Wales is to set up its own National Infrastructure Commission to help direct the billion pound transport investments it is planning to make over the next five years.

As well as the proposed M4 corridor, these include major improvements to the M4, A55, A40 and A494, a South Wales Metro, the development of a North Wales Metro, a new rail franchise, a ports development fund and the development of a third Menai crossing.

A government spokesman said that the commission would work closely with its Westminster counterpart as it helps innovation and industry engagement with the major projects planned.

“Our historic, multi billion pound investment shows how serious this Welsh Government is about delivering a world class transport system in Wales – one that sustainably connects people and communities to jobs and services and drives our economy forward,” said the Welsh Government’s economy and infrastructure secretary Ken Skates.

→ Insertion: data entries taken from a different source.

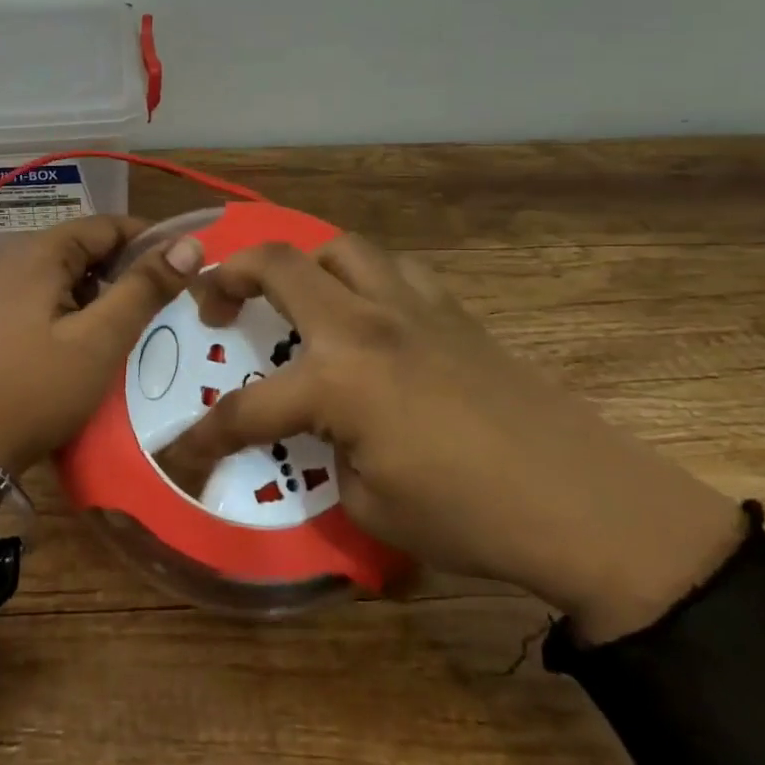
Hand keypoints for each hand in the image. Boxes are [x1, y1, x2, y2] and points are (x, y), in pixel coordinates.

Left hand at [0, 215, 204, 486]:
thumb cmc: (38, 388)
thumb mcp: (101, 339)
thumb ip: (145, 288)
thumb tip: (188, 243)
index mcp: (39, 252)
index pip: (108, 224)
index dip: (152, 241)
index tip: (188, 269)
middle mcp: (17, 259)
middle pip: (87, 247)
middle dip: (130, 269)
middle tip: (169, 300)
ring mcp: (3, 288)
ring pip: (70, 275)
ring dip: (106, 292)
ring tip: (140, 322)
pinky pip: (51, 297)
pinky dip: (80, 309)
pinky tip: (97, 340)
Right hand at [156, 236, 744, 641]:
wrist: (586, 504)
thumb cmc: (470, 516)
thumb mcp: (370, 506)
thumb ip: (328, 456)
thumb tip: (324, 434)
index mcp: (338, 381)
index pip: (246, 409)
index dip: (202, 438)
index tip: (177, 455)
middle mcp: (365, 326)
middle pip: (279, 263)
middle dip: (229, 275)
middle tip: (214, 304)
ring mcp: (412, 308)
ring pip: (341, 248)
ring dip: (304, 265)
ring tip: (297, 300)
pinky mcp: (453, 311)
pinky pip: (394, 272)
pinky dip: (365, 280)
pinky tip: (369, 316)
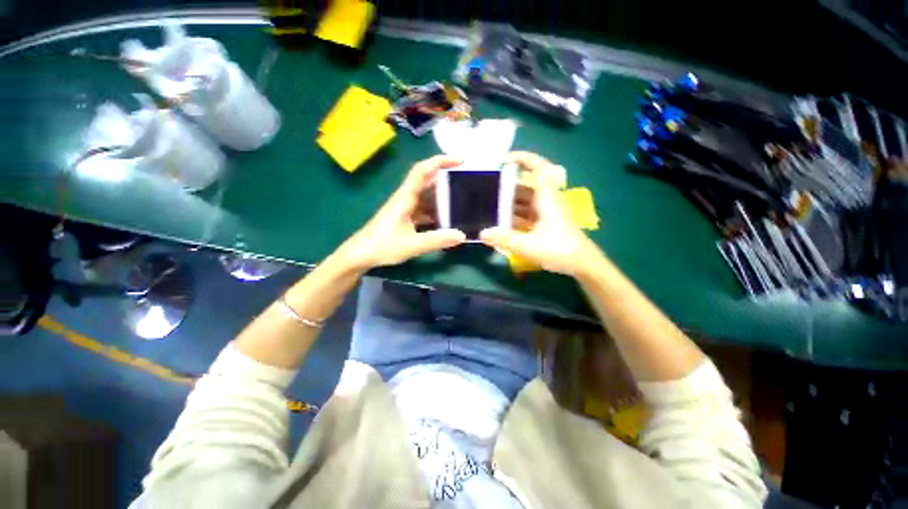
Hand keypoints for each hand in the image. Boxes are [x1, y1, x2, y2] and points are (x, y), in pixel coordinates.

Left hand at [337, 156, 466, 270]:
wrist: (359, 255)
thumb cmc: (381, 246)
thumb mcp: (412, 245)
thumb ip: (437, 240)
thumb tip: (462, 235)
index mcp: (405, 197)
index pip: (422, 170)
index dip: (440, 161)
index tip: (460, 162)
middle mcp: (405, 198)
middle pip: (427, 182)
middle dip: (446, 181)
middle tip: (466, 186)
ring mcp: (405, 208)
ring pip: (426, 197)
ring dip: (442, 199)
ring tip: (461, 204)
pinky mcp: (405, 218)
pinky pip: (424, 210)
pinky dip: (435, 213)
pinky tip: (446, 221)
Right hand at [480, 151, 601, 276]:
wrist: (582, 264)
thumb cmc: (558, 249)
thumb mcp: (527, 245)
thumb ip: (503, 239)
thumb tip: (481, 233)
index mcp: (546, 197)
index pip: (538, 167)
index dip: (523, 158)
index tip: (504, 160)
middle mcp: (547, 200)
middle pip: (525, 186)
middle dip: (507, 186)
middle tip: (487, 190)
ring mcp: (547, 212)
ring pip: (525, 201)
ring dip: (510, 203)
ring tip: (490, 206)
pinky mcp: (546, 222)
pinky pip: (527, 213)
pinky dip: (515, 215)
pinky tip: (502, 224)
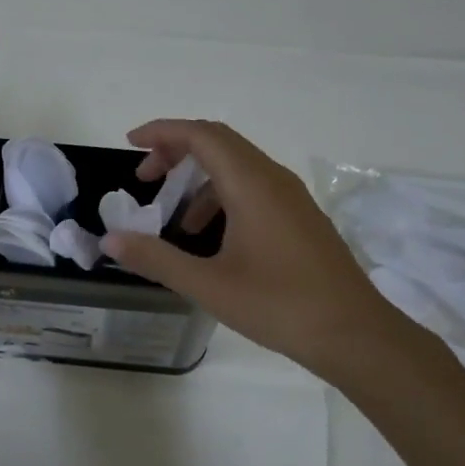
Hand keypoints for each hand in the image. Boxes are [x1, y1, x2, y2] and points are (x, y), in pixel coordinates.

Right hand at [100, 120, 392, 380]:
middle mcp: (274, 180)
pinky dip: (223, 198)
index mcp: (251, 185)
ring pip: (238, 167)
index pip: (202, 135)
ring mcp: (292, 198)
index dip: (162, 132)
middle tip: (145, 179)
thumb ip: (155, 259)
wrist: (353, 334)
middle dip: (177, 152)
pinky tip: (213, 239)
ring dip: (200, 180)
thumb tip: (111, 239)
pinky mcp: (301, 218)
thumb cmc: (278, 305)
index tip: (130, 144)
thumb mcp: (208, 285)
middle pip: (220, 143)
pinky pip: (255, 189)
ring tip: (175, 220)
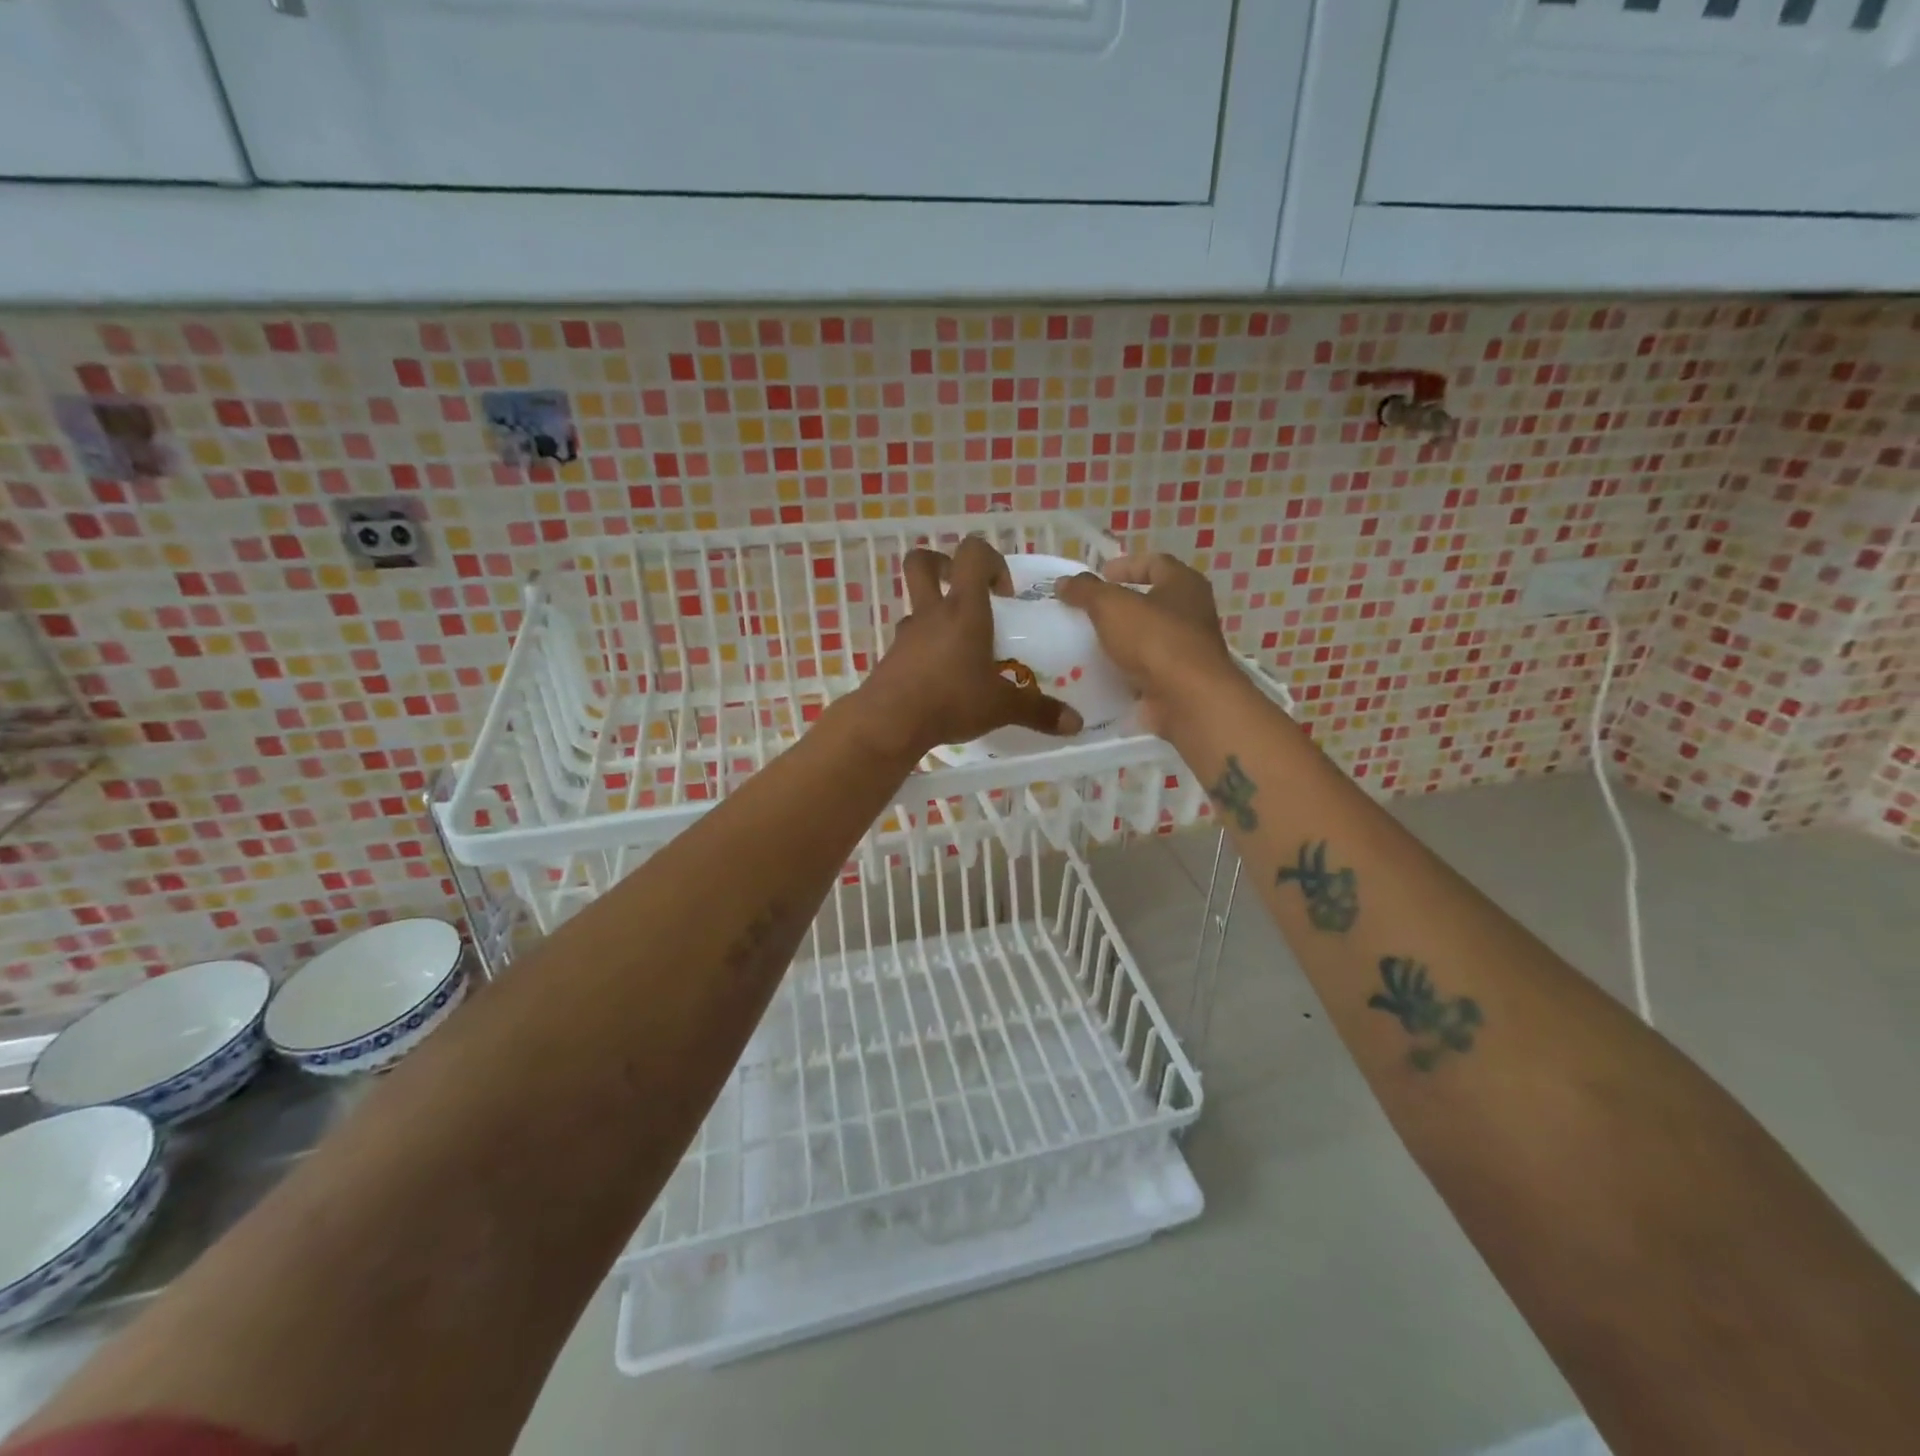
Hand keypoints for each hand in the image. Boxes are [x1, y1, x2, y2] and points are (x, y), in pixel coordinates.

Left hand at [851, 536, 1081, 760]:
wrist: (890, 723)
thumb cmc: (951, 700)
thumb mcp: (1001, 707)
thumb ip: (1038, 711)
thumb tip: (1076, 724)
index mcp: (964, 609)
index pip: (972, 553)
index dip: (991, 560)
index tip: (1004, 594)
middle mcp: (932, 613)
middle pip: (922, 563)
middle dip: (944, 566)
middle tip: (966, 593)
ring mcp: (906, 634)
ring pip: (916, 606)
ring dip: (936, 615)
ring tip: (960, 649)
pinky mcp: (891, 658)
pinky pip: (909, 641)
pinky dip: (924, 649)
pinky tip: (940, 678)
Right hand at [1055, 550, 1236, 736]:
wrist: (1187, 699)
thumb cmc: (1154, 639)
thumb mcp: (1111, 606)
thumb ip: (1086, 591)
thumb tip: (1063, 582)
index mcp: (1184, 585)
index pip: (1156, 563)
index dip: (1126, 566)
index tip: (1100, 576)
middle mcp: (1192, 613)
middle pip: (1153, 601)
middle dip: (1121, 605)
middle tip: (1089, 611)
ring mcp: (1188, 650)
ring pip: (1149, 637)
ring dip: (1122, 639)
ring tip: (1089, 643)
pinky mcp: (1179, 681)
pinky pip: (1147, 669)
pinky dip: (1126, 669)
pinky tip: (1102, 673)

“Our network holds the key to delivering a prosperous Wales, to ensuring our general health and wellbeing and building cohesive communities. Our collective challenge must be to use this billion pound investment creatively and collaboratively to sustainably develop a world class transport system that delivers the very best results for Wales.

“I also want to establish a better informed, better designed, long-term, evidenced-based approach to the planning of our transport network and the National Infrastructure Commission, which we are proposing, alongside an updated Welsh Transport Planning and Appraisal Guidance will help ensure this.”

A consultation on the congestion solutions for the A494 and A55 will take place in March 2017. There are two proposals for the Deeside corridor project, either of which will cost more than £200M, making it the largest Welsh Government investment on these roads since they were first built.